Aufgabe A:
Beantworte die folgenden Fragen zum Text über Flexfolien und kennzeichne die Antworten mit denselben Markierungen.
(i) Was sollte man laut Michael Hildebrandt am ersten Tag auf keinen Fall tun?
(ii) Welche Oberfläche haben die Folien auf dem europäischen Markt hauptsächlich?
(iii) Bei welchen Folien fallen Farbabweichungen durch Farbüberschuss im Gewebe besonders auf?
Aufgabe B:
Erweitere den Text über Flexfolien um eine Fortsetzung, die an seinen letzten Satz anschließt.

Untersuchter Text:

-------

Wir kennen sie eigentlich alle, kaum einer, der hier mitliest, hat noch nie damit gearbeitet. Aber was wissen wir wirklich über die Folie? Michael Hildebrandt füllte einige Wissenslücken:

Zunächst einmal ist Textil, aber auch alles andere, was Temperatur aushält, mit Flexfolien oder, wie sie auch heißen, Textilbeschriftungsfolien beschriftbar. Ein wichtiger Teil der Folie wird vom Anwender eigentlich nie beachtet, da er quasi die „Rückseite“ der Folie darstellt: der Heißschmelzkleber. Dieser wird durch thermische Aktivierung (also in der Hitze unter der Presse oder dem Bügeleisen) flüssig, dringt in die Struktur des Untergrundes, erkaltet bzw. kristallisiert dort beim Abkühlen aus, und verbindet so die Folie untrennbar mit dem Untergrund. Dieser Vorgang erfolgt sehr schnell, der Prozess des Auskristallisierens ist aber erst nach Stunden oder Tagen wirklich abgeschlossen. Daher lautet ein wichtiger Tipp von Michael Hildebrandt: niemals am ersten Tag waschen, sondern dem Kleber die nötige Zeit lassen, um vollständig auszuhärten bzw. auszukristallisieren! Dann hält auch alles bombenfest und lange. Flexfolien sind hoch strapazierbar und sehr langlebig.

Bei dem riesigen Angebot, was man an Folien kaufen kann, stellt sich natürlich auch die Frage: 

Was für unterschiedliche Folien gibt es am Markt, und worin unterscheiden sich diese? Was ist das Besondere an den „neuen“ Folien?

Hauptunterschied der Folien ist auf den ersten Blick das Aussehen: es gibt die Folien glänzend, im europäischen Markt aber hauptsächlich matt. Neu ist das Heißschmelzklebesystem. Dieses zeichnet sich durch schnellere Aktivierbarkeit aus, das heißt die Kleber werden schneller flüssig und verbinden sich schneller mit dem Material. Wir haben also eine Verschiebung von Parametern Richtung niedrigere Temperatur und kürzere Presszeit. Dies bringt einen zeitlichen Vorteil, aber auch die möglichen Untergründe ändern sich. Die neuen Folien zeichnen sich somit durch leichtere, schnellere Anbringbarkeit und größeren Einsatzbereich aus.

Die optische Seite der neuen Folien ist grundlegend eigentlich nicht verändert, sondern nur der Kleber. Moderne Textilien werden immer temperaturempfindlicher, darauf musste man reagieren, indem der Kleber auch schon bei geringerer Temperatur funktioniert.

Manche Textilien haben einen hohen Farbüberschuss im Gewebe. Diese „Farbverseuchung“ kann bei den Folien der Vorgänger-Generation Probleme machen, indem die Farbe beim Pressen durch die Hitze in die Folie wandert und dort zu Farbabweichungen führt. Besonders auffällig ist dies bei weißen Folien.

-------

Bereitgestellte Angaben:
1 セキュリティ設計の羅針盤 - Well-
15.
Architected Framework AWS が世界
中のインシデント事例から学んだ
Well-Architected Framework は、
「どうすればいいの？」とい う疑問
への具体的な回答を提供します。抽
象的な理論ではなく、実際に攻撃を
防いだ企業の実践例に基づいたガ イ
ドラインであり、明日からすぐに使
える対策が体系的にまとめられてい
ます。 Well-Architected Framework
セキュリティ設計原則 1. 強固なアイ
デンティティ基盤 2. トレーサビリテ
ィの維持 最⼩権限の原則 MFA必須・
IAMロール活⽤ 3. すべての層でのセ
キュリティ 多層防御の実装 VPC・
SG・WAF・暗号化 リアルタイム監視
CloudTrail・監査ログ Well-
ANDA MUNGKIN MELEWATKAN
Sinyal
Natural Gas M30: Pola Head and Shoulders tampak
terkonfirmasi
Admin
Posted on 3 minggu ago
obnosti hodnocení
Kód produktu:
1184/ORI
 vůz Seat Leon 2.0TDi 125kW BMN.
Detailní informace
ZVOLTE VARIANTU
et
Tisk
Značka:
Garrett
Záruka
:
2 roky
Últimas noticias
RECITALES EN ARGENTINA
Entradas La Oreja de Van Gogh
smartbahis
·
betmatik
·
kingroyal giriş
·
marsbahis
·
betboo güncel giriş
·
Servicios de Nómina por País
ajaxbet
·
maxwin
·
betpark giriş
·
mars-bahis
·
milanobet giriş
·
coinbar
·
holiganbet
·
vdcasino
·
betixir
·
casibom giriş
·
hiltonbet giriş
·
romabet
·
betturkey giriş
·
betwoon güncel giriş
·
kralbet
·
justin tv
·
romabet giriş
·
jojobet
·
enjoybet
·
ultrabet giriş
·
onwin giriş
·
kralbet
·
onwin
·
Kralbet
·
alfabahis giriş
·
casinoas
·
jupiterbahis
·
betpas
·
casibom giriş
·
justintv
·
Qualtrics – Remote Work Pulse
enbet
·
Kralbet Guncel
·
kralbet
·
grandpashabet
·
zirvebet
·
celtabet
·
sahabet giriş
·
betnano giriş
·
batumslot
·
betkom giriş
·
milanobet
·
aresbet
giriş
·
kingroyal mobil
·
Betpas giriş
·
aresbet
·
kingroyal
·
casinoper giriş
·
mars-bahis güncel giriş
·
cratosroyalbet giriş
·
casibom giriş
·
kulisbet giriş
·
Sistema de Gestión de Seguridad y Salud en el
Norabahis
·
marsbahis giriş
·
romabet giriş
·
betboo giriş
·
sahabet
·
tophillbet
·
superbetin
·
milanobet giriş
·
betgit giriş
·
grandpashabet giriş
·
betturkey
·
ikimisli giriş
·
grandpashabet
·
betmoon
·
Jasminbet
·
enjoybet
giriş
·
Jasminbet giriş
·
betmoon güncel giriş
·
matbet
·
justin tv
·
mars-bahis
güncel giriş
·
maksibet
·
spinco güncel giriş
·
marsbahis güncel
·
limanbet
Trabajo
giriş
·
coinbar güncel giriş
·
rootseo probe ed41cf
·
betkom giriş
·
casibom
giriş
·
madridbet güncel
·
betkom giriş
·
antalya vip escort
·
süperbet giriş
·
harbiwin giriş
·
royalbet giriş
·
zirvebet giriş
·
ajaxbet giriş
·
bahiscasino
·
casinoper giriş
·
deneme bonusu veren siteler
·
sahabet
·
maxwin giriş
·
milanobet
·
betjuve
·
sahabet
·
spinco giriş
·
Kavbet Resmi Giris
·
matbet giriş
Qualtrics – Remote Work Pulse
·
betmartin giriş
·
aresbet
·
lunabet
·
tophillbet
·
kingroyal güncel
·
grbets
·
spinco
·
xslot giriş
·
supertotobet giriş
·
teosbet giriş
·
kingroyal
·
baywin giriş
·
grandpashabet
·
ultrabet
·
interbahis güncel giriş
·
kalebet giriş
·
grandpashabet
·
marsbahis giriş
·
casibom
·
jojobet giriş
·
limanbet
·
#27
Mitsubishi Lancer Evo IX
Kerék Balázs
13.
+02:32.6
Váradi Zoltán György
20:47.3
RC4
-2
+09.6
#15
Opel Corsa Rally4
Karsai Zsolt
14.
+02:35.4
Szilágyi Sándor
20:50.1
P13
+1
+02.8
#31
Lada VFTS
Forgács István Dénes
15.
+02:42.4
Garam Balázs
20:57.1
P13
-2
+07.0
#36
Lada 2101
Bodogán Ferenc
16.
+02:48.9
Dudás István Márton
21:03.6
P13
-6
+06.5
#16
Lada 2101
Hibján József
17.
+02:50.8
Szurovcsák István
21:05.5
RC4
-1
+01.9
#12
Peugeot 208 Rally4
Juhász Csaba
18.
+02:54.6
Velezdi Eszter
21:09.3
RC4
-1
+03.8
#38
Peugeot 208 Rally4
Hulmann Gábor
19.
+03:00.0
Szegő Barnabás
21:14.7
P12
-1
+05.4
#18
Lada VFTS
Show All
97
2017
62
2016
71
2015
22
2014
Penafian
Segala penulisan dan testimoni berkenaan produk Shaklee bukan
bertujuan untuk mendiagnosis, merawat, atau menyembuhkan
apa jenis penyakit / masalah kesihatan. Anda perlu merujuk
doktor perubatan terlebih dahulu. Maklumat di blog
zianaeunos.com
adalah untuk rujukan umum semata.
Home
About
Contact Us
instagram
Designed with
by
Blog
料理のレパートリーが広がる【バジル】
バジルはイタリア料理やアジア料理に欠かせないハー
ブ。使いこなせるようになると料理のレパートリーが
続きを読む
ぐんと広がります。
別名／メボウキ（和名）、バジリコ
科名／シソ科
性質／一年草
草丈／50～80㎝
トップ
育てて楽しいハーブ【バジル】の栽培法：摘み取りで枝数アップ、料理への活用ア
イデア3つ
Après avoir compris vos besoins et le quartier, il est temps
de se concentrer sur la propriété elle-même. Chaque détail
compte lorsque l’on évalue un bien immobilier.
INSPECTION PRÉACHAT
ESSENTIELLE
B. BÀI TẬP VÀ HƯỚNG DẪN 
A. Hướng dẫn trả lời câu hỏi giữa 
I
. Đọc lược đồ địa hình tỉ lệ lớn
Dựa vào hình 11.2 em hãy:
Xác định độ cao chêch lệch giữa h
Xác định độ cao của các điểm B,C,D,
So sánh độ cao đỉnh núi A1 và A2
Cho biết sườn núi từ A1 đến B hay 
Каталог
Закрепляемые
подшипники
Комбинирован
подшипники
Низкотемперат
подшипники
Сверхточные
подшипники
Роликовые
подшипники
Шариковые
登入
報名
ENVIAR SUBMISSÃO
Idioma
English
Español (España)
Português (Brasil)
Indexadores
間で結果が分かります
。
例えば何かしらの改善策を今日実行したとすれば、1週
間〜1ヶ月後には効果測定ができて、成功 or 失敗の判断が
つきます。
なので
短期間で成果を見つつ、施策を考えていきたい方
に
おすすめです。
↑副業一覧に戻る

-------

Antwortbereich A:
(i) Die beschrifteten Textilien waschen.
(ii) Eine matte Oberfläche.
(iii) Bei weißen Folien.

Antwortbereich B:
Zur Vermeidung von „Farbwanderungen“ wurde zuvor Blockout Folie entwickelt. Die Blockoutfolie enthält eine zusätzliche Schicht, die quasi als Farb-Sperre dient. Dadurch sind diese Folien aber dicker und somit auch steifer. Die Trennschicht wirkt natürlich sehr gut gegen Farbwanderung aber die Flexibilität leidet, was der Anwender natürlich nicht so großartig findet.

Bei den neuen Folien ist eine gewisse Verhinderung von Farbwanderung durch die niedrigere benötigte Temperatur und die kürzere Presszeit gegeben, ohne dass eine weitere Schicht die Folie dicker und steifer macht. Bei extrem farbverseuchten Textilien kommt Turboflex (so der Name der neuen Folien) aber auch an seine Grenze. Daher hat die altbewährte Blockout-Folie auch weiterhin ihre Berechtigung, und der Anwender muss sich herantasten, welche Folie für das jeweilige Textil geeignet ist.

Turboflex (wie auch die neuen Folien anderer Hersteller wie Hi-5, Low Five, Gimme5…) braucht weniger Temperatur und weniger Zeit, und bedingt dadurch weniger Stress für’s Textil, weniger Farbwanderung aus dem Textil in die Folie, weniger Plattenabdrücke auf dem Textil.

Welche neuen Untergründe kann man verwenden?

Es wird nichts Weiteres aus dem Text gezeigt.